Suasana di selter PKL Manahan, di Jl. Menteri Supeno, Solo, Selasa (19/3 - 2019). (Solopos/M. Ferri Setiawan)
03 Agustus 2019 01:00 WIB Ichsan Kholif Rahman Solo Share :

Solopos.com, SOLO -- Pemerintah Kota (Pemkot) Solo akan membangun selter bertingkat untuk pedagang kaki lima (PKL) di kawasan Manahan pada 2020 mendatang. Selter itu untuk menampung PKL di Jl. K.S. Tubun hingga Jl. Menteri Supeno.

Wali Kota Solo, F.X. Hadi Rudyatmo, saat dijumpai wartawan di sela-sela kegiatannya, Jumat (2/8/2019) pagi, mengatakan penataan PKL kawasan Manahan itu seiring dengan proses renovasi Stadion Manahan yang berstandar internasional.

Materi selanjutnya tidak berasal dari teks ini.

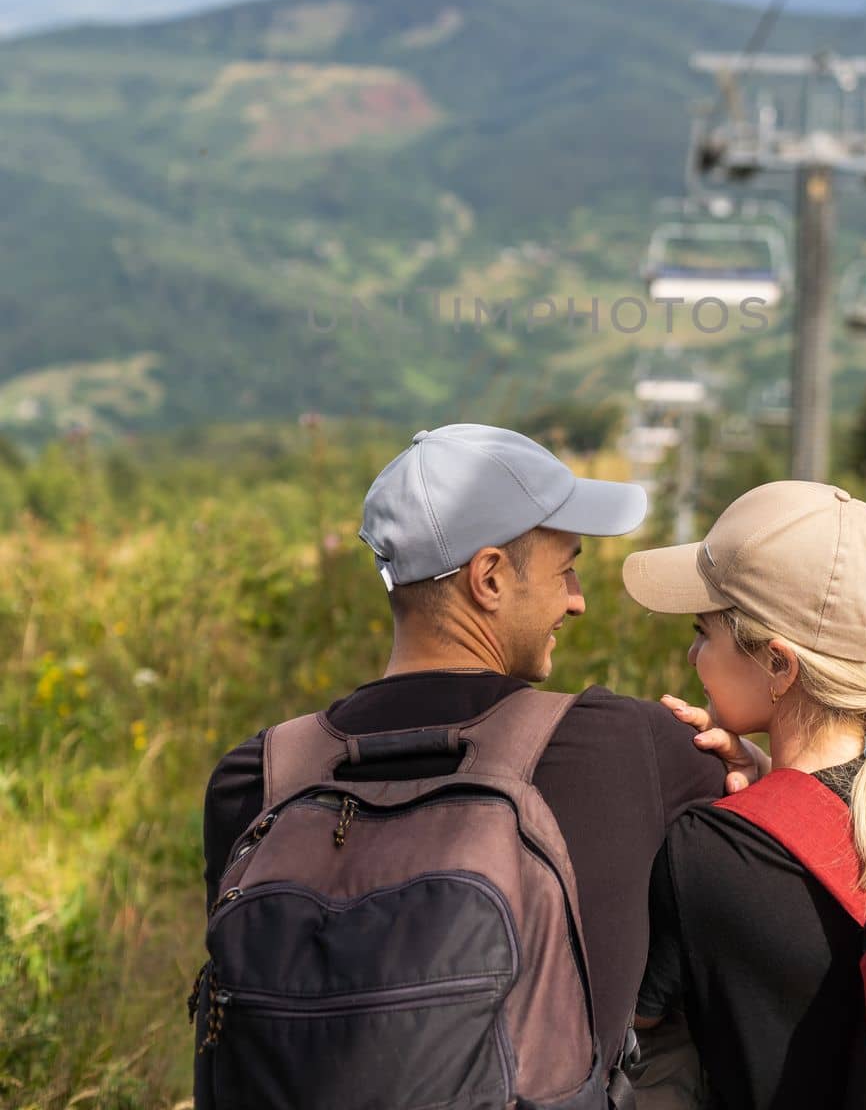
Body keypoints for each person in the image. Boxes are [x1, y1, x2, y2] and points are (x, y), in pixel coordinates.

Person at [202, 423, 748, 1077]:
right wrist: (755, 771)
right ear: (488, 578)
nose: (576, 602)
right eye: (566, 568)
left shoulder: (255, 777)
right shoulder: (636, 748)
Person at [622, 480, 866, 1110]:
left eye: (702, 632)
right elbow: (862, 797)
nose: (692, 654)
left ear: (780, 665)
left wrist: (766, 799)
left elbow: (632, 1030)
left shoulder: (708, 851)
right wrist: (773, 773)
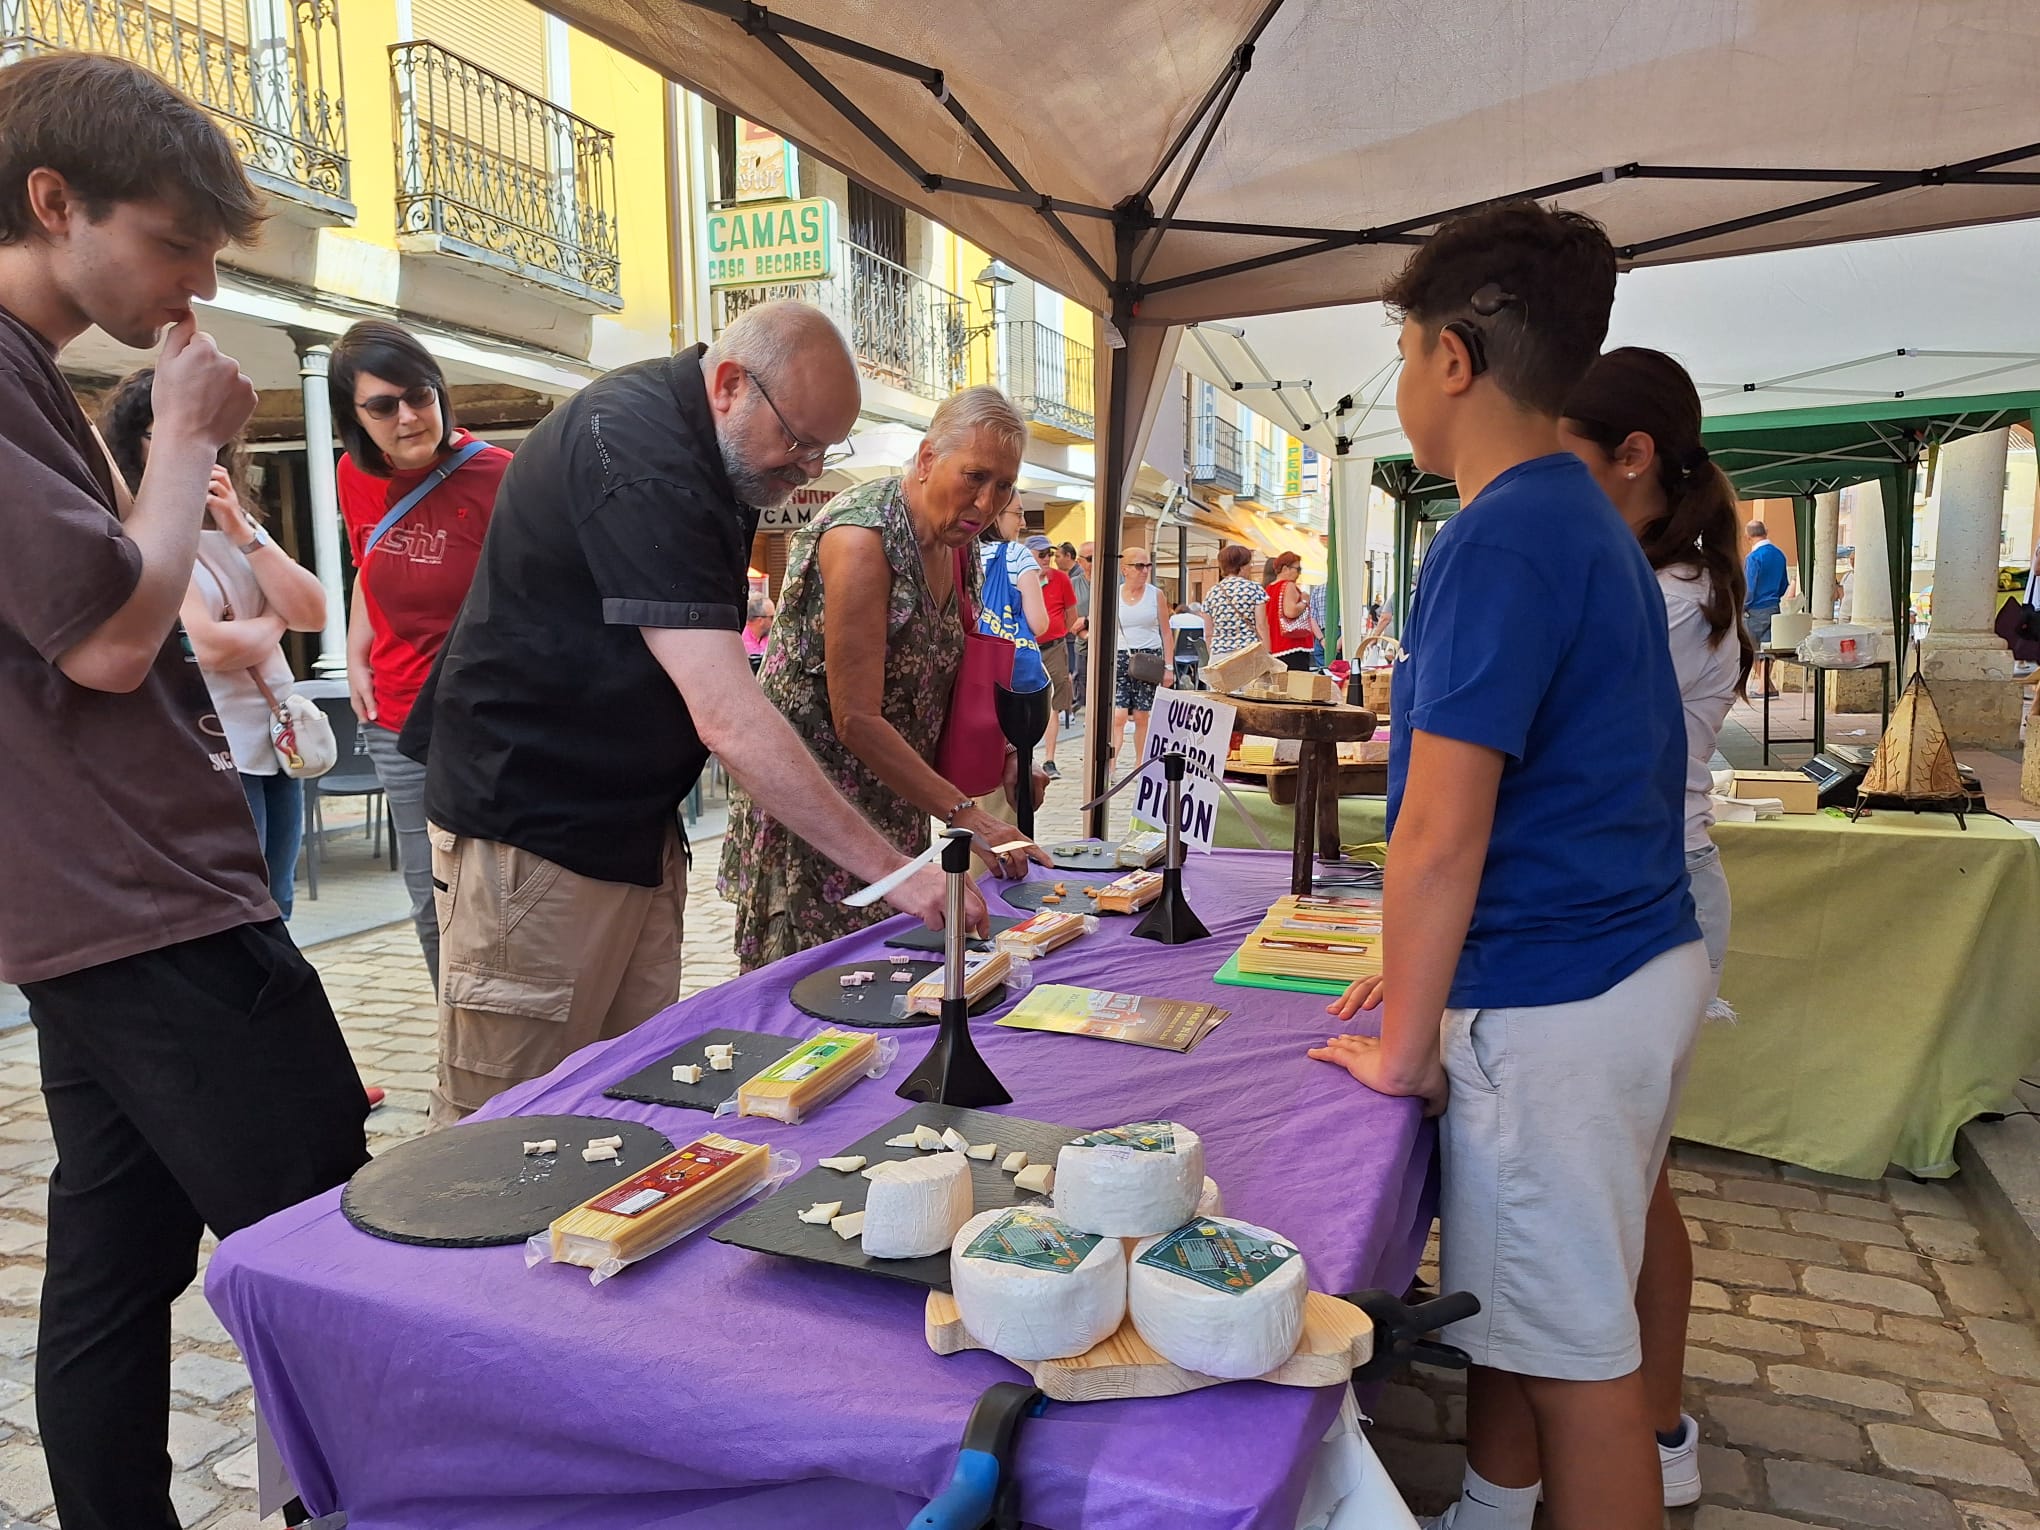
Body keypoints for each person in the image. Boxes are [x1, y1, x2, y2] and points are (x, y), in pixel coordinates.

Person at [0, 52, 368, 1530]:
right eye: (172, 242)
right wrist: (186, 436)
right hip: (142, 893)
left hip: (96, 896)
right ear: (50, 199)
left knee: (112, 1258)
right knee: (343, 1237)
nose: (195, 282)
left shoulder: (34, 369)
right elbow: (104, 639)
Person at [1310, 203, 1708, 1530]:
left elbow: (1441, 827)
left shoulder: (1501, 531)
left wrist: (1407, 1043)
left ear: (1454, 359)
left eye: (1408, 350)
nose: (1405, 381)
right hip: (1605, 966)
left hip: (1558, 995)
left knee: (1579, 1364)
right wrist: (1406, 972)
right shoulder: (1570, 512)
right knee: (1549, 1330)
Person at [400, 299, 957, 1124]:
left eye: (825, 448)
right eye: (797, 442)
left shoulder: (712, 448)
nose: (807, 467)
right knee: (501, 1131)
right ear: (730, 384)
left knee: (628, 1109)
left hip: (628, 829)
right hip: (534, 834)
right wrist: (898, 870)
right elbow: (727, 715)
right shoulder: (641, 451)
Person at [1560, 345, 1753, 1509]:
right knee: (1637, 1179)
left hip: (1649, 890)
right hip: (1654, 883)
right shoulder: (1666, 576)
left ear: (1634, 460)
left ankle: (1649, 1425)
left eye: (1567, 464)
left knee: (1631, 1186)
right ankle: (1648, 1422)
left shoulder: (1668, 597)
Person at [721, 385, 1048, 968]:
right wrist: (964, 814)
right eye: (974, 476)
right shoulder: (861, 537)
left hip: (891, 803)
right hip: (816, 813)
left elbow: (945, 672)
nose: (987, 501)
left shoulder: (957, 539)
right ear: (927, 460)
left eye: (1003, 485)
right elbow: (856, 718)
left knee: (885, 984)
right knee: (815, 1006)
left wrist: (1006, 753)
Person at [100, 367, 327, 919]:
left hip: (277, 744)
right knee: (241, 907)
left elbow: (314, 610)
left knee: (281, 902)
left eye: (208, 432)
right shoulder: (140, 529)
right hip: (212, 745)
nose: (195, 447)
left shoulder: (235, 521)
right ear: (136, 443)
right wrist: (275, 622)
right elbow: (210, 648)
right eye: (167, 431)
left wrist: (242, 532)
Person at [331, 319, 510, 989]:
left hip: (486, 723)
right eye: (382, 405)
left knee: (496, 896)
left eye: (420, 395)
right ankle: (460, 1039)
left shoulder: (500, 478)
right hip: (397, 723)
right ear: (353, 416)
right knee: (430, 898)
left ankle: (516, 1046)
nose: (408, 417)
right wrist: (355, 654)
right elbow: (365, 565)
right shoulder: (354, 475)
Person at [1109, 544, 1173, 767]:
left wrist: (1169, 667)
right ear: (1124, 569)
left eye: (1148, 565)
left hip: (1149, 657)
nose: (1145, 570)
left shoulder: (1156, 595)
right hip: (1121, 655)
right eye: (1139, 566)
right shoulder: (1114, 594)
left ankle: (1139, 763)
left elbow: (1166, 632)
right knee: (1117, 715)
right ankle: (1111, 764)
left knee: (1141, 715)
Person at [1030, 533, 1079, 777]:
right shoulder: (1020, 579)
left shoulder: (1060, 579)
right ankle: (1025, 757)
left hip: (1054, 647)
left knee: (1054, 704)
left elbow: (1071, 614)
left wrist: (1060, 631)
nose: (1047, 558)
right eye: (1041, 554)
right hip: (1027, 647)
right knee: (1025, 701)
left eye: (1049, 554)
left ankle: (1049, 759)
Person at [1743, 517, 1789, 695]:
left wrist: (1743, 606)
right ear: (1766, 532)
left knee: (1751, 648)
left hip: (1754, 609)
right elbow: (1784, 584)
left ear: (1748, 537)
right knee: (1769, 647)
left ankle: (1763, 687)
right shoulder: (1779, 555)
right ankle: (1767, 686)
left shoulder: (1753, 558)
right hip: (1773, 606)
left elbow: (1750, 587)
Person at [1203, 542, 1268, 662]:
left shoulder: (1212, 593)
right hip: (1248, 652)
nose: (1251, 567)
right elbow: (1261, 626)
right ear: (1242, 566)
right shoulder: (1255, 589)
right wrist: (1267, 653)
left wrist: (1213, 654)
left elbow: (1208, 633)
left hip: (1219, 654)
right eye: (1250, 563)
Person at [1263, 549, 1316, 669]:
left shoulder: (1269, 588)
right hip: (1292, 644)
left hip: (1275, 645)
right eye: (1298, 569)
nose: (1299, 573)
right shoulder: (1288, 585)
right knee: (1297, 683)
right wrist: (1304, 601)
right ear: (1285, 569)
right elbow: (1291, 611)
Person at [1061, 539, 1091, 712]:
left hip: (1113, 646)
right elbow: (1070, 619)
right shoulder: (1073, 584)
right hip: (1083, 645)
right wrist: (1085, 634)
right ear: (1080, 561)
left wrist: (1086, 620)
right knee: (1084, 691)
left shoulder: (1116, 580)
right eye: (1091, 558)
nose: (1096, 562)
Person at [742, 595, 774, 662]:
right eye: (772, 617)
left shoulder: (773, 637)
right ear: (760, 620)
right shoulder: (740, 642)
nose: (775, 621)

Pedagang yang saat ini berjualan di pinggir jalan akan dipindah ke lantai atas agar fungsi trotoar menjadi optimal. “Tahun depan proyek stadion Manahan selesai lalu dilanjutkan penataan PKL dari Jl. K.S Tubun hingga Jl. Menteri Supeno dengan desain letter L. Lokasi atas untuk berjualan pedagang sementara bagian bawah untuk pejalan kaki. Bekas bangunan selter akan dirobohkan seluruhnya. Pada 2020 akan diajukan anggarannya,” ujarnya.

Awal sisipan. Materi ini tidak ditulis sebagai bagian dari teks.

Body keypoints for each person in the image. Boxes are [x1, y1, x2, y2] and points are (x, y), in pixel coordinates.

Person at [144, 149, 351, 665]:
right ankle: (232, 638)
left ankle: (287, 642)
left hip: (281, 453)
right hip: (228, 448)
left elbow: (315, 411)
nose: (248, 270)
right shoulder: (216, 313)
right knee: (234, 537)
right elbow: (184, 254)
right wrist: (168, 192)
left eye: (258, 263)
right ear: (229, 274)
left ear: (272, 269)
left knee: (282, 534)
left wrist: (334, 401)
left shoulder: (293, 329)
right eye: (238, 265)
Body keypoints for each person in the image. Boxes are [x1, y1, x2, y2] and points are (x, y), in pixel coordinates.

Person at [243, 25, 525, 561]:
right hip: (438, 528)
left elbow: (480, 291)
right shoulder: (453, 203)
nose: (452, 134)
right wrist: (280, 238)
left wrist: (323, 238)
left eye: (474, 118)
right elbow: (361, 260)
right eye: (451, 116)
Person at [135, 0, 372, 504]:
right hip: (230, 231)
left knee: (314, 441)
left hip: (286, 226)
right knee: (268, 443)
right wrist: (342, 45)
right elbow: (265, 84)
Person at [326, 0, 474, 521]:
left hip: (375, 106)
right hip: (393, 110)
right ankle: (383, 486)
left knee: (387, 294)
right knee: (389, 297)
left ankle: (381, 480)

Menurutnya, penataan itu akan membuat kompleks Stadion Manahan tidak terkesan kumuh guna mendukung kemegahan Stadion Manahan. Meskipun di atas, pengelolaan pembuangan sampah telah dikaji sehingga tidak ada kotoran yang dibuang sembarangan.

Sementara itu bagian bawah tempat berjualan PKL yang digunakan sebagai tempat pejalan kaki tidak akan difungsikan sebagai lokasi parkir. Penataan parkir tetap dengan kondisi seperti saat ini yakni di bahu jalan.

Menurutnya, Manahan yang berada di tengah Kota Solo harus menjadi fokus perhatian seperti halnya penataan selter PKL Kota Barat. Sebelumnya, PKL Kota Barat mengeluhkan sepi pengunjung akibat terdampak flyover Manahan.

Namun, setelah penataan dilakukan kini selter PKL Kota Barat menjadi ramai dan lebih mudah diakses termasuk lokasi parkir. Diharapkan penataan yang akan dilakukan di Selter PKL Manahan dapat menarik pengunjung lebih banyak.

Salah seorang PKL Selter Manahan, Sri Purwani, mengaku belum mengetahui rencana penataan PKL di kawasan itu. Menurutnya, apa pun kebijakan Pemkot Solo tentunya telah dikaji mendalam sehingga akan berdampak positif bagi para PKL.